I opened one of the drawers in her desk and found it was full of tablets. Rows and rows of little plastic jars with Chinese labels. I tried an orange one, and a purple one. They were huge. They tasted of talcum.
‘Come on,’ said Karen, who was holding the door handle and bobbing up and down, like she wanted to pee. Karen was at law school. If it didn’t work out she would become a realtor. I had to ask her what a realtor was, and when she told me it was selling houses I felt pretty stupid, but not as stupid as she was for wanting to sell them.
The more I got to like her, the more she drove me mad. She said Wambui was a lesbian because she had a friend who slept over all the time. I just looked at her. Every time I got annoyed with Karen, the word ‘douche’ came into my head. She just had clean and dirty all mixed up. Douche douche douche! Instead, I said, ‘You know, girls sleep with each other all over the world and no one says anything. All over the world, except here.’
Wambui’s friend was called Brigid and I really liked her.
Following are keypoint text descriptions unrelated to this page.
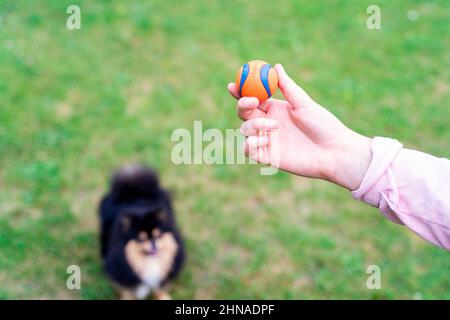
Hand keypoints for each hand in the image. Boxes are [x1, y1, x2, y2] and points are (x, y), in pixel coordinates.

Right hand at [228, 64, 371, 190]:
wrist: (333, 152)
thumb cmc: (324, 126)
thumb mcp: (304, 103)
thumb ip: (287, 87)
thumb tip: (275, 66)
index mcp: (275, 109)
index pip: (252, 97)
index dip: (240, 91)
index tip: (233, 85)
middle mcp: (268, 124)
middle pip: (244, 112)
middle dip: (242, 105)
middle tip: (251, 101)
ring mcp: (267, 141)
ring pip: (245, 130)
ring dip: (254, 124)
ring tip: (273, 126)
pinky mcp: (267, 157)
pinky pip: (248, 150)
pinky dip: (250, 143)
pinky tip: (264, 140)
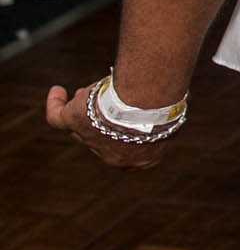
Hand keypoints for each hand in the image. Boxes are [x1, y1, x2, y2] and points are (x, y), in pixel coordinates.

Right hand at [45, 83, 172, 168]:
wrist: (149, 102)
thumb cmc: (167, 105)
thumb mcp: (173, 115)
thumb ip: (165, 117)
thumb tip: (170, 100)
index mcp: (144, 158)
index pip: (131, 148)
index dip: (126, 134)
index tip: (126, 119)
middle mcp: (116, 156)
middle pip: (104, 138)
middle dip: (102, 122)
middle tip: (102, 103)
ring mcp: (93, 141)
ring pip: (83, 127)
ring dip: (85, 110)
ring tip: (86, 93)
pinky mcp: (75, 123)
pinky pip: (57, 118)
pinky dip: (55, 105)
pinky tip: (58, 91)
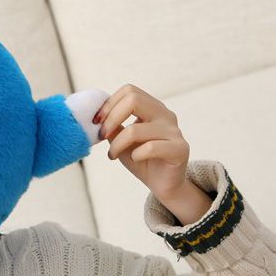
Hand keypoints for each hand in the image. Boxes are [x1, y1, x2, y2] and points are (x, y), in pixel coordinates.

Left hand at [93, 84, 189, 200]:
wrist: (163, 184)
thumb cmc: (140, 159)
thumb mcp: (120, 139)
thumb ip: (112, 125)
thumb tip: (96, 115)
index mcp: (152, 108)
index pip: (129, 91)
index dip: (108, 104)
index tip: (95, 122)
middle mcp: (165, 115)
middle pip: (134, 99)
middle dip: (110, 118)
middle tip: (101, 135)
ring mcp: (174, 131)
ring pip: (135, 129)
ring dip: (117, 144)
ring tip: (112, 154)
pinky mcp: (179, 149)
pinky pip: (150, 148)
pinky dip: (136, 155)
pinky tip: (135, 159)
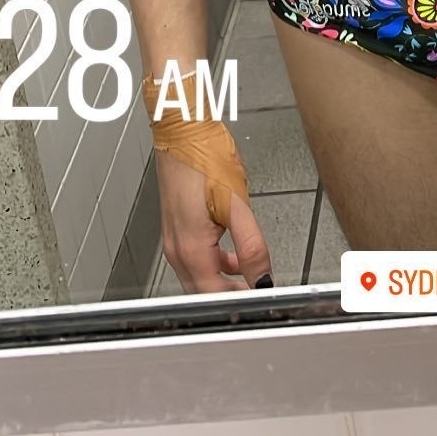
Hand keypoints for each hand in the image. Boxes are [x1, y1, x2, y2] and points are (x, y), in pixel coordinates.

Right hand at [155, 146, 273, 294]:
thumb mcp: (236, 203)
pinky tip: (234, 257)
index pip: (214, 296)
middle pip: (204, 293)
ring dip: (226, 283)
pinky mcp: (177, 228)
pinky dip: (217, 266)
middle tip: (259, 296)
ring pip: (200, 279)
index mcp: (191, 247)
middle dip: (233, 298)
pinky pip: (197, 260)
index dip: (239, 304)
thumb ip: (251, 245)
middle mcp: (177, 248)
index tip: (260, 303)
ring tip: (251, 279)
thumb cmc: (203, 157)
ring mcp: (174, 239)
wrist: (183, 131)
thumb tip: (262, 276)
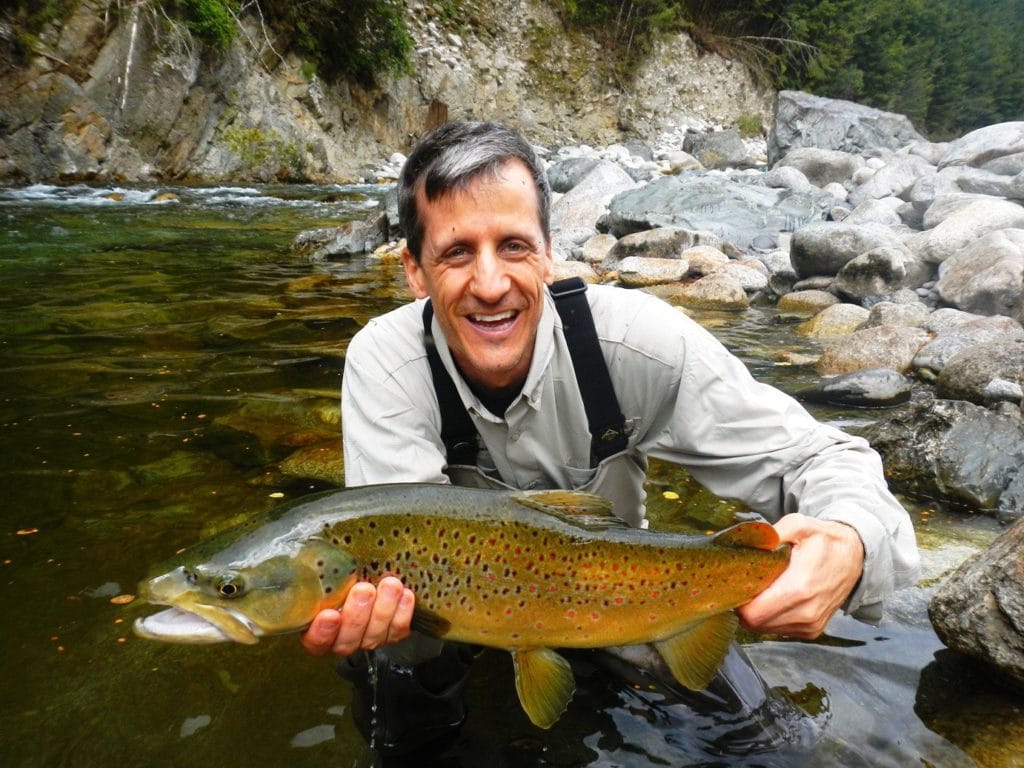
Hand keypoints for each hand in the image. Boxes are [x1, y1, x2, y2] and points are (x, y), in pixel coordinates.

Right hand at [300, 576, 414, 655]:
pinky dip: (403, 612)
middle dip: (357, 614)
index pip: (316, 640)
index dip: (322, 631)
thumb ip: (319, 570)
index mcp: (318, 627)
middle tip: (364, 589)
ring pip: (375, 635)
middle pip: (348, 639)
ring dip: (384, 610)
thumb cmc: (340, 572)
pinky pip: (398, 630)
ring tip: (390, 585)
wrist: (371, 572)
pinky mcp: (392, 633)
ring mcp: (368, 638)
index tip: (329, 614)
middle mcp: (342, 638)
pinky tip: (405, 594)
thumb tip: (314, 554)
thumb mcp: (325, 570)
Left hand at [737, 514, 863, 638]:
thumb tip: (746, 542)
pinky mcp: (812, 631)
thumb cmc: (824, 540)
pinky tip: (776, 598)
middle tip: (745, 584)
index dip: (738, 599)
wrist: (855, 558)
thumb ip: (771, 534)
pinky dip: (771, 617)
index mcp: (799, 587)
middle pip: (754, 623)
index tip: (736, 582)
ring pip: (765, 629)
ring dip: (757, 612)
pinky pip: (779, 630)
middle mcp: (806, 612)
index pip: (752, 612)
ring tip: (763, 588)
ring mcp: (810, 625)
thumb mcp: (798, 525)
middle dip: (743, 606)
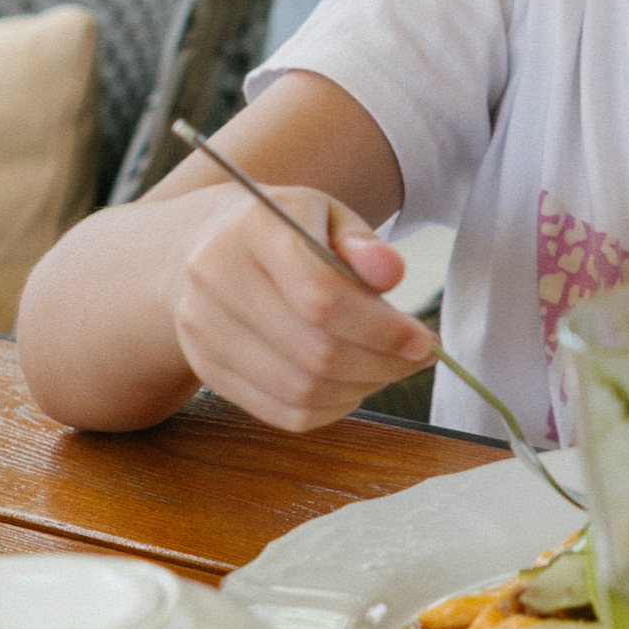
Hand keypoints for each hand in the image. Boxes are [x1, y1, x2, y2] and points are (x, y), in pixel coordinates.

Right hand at [168, 184, 435, 431]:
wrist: (213, 246)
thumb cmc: (287, 231)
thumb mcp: (330, 216)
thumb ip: (364, 244)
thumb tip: (391, 272)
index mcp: (252, 231)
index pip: (321, 296)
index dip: (381, 328)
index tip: (424, 340)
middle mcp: (215, 282)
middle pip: (314, 351)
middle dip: (382, 363)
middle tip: (419, 356)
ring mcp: (204, 332)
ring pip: (301, 389)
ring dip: (362, 387)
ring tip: (389, 366)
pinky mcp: (208, 370)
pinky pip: (284, 412)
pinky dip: (332, 407)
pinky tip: (354, 383)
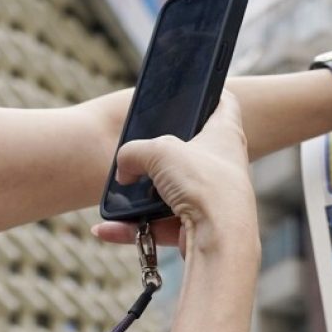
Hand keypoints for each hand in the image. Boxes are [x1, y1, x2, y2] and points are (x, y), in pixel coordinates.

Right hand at [91, 92, 257, 257]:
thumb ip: (133, 152)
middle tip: (135, 154)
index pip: (223, 104)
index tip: (191, 92)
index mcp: (225, 135)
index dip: (208, 94)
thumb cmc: (202, 183)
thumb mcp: (158, 151)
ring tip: (114, 197)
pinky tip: (105, 228)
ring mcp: (210, 200)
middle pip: (187, 153)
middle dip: (157, 156)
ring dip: (138, 198)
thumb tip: (124, 169)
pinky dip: (132, 228)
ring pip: (167, 194)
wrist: (220, 239)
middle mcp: (222, 167)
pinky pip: (157, 226)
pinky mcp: (196, 229)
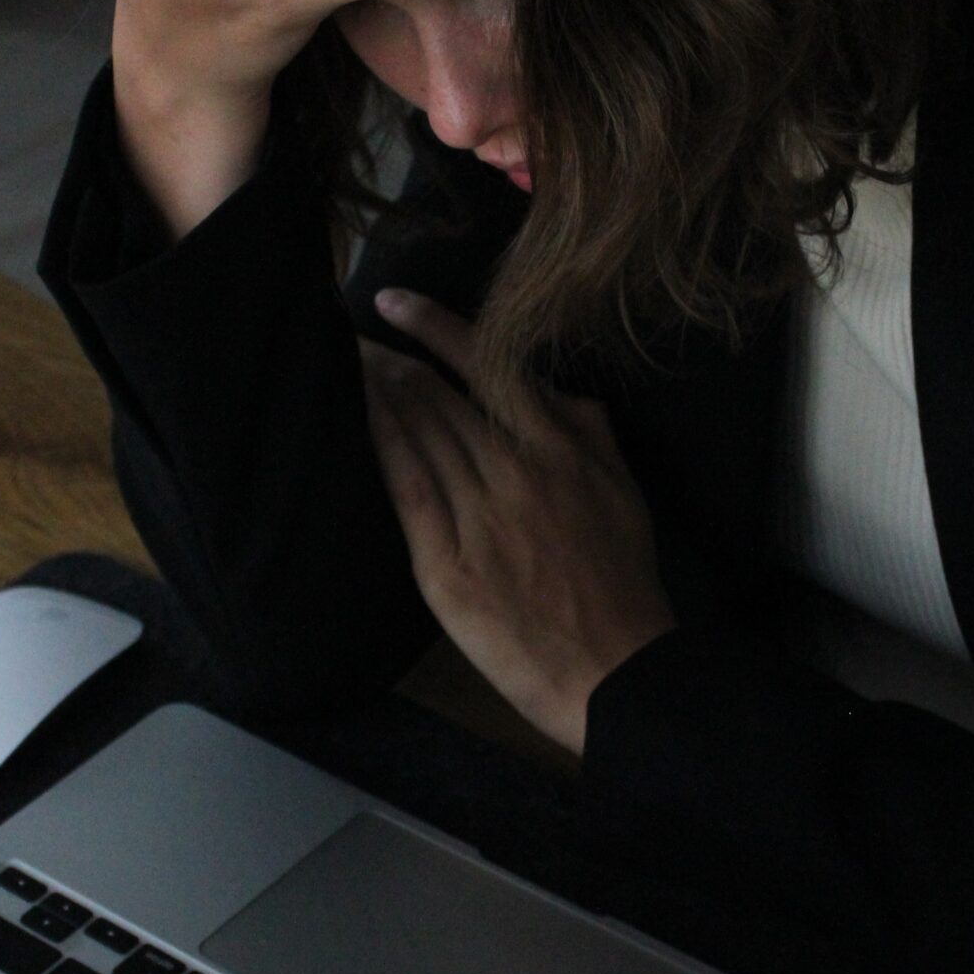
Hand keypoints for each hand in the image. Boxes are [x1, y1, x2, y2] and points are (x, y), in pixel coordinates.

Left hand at [360, 290, 675, 755]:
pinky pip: (407, 490)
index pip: (488, 367)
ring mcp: (479, 517)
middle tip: (351, 336)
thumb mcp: (626, 495)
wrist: (615, 671)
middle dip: (390, 359)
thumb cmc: (624, 586)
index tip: (393, 302)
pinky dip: (380, 445)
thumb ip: (593, 434)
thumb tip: (560, 392)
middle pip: (440, 396)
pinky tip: (356, 417)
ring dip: (378, 392)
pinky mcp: (448, 566)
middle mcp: (516, 471)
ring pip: (420, 434)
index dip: (434, 327)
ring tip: (347, 366)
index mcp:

She said she was taught by Irish nuns in Nigeria, then held out her hand for proof. ‘Look at the scars.’ She was funny, really deadpan. She told Karen she should consider getting corn-rows in her hair. Karen was really interested and asked a load of questions. After she left, Brigid and Wambui laughed until they were hanging on to the furniture. Li got the joke, about half an hour too late – or some joke – and that set us off again. Li made a funny noise. I think she was uncomfortable laughing out loud.